[EXTRACTED DATA]
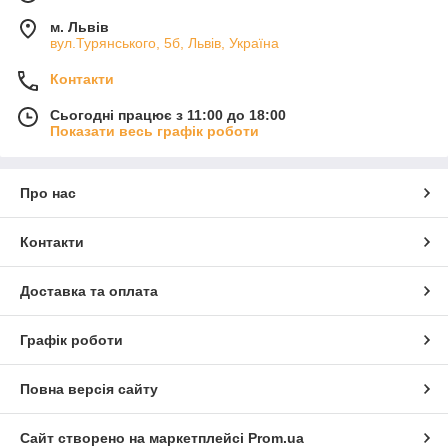
м. Львів
вул.Турянського, 5б, Львів, Україна
Контакти
Сьогодні працює з 11:00 до 18:00
Показати весь графік роботи
Про нас
Контакти
Доставка та оплата
Графік роботи
Повна версія сайту
Сайт створено на маркетплейсі
Prom.ua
[/EXTRACTED DATA]
> **TASK TO COMPLETE**
Render every line of text in the material above as a Markdown table with the columns "Row" and "Text". Number the rows in order, skip blank lines, and omit the pictures.

> **WRITTEN RESPONSE**
| Row | Text |
|---|---|
| 1 | м. Львів |
| 2 | вул.Турянського, 5б, Львів, Україна |
| 3 | Контакти |
| 4 | Сьогодні працює з 11:00 до 18:00 |
| 5 | Показати весь графік роботи |
| 6 | Про нас |
| 7 | Контакти |
| 8 | Доставка та оплата |
| 9 | Графік роботи |
| 10 | Повна версія сайту |
| 11 | Сайт створено на маркетплейсі |
| 12 | Prom.ua |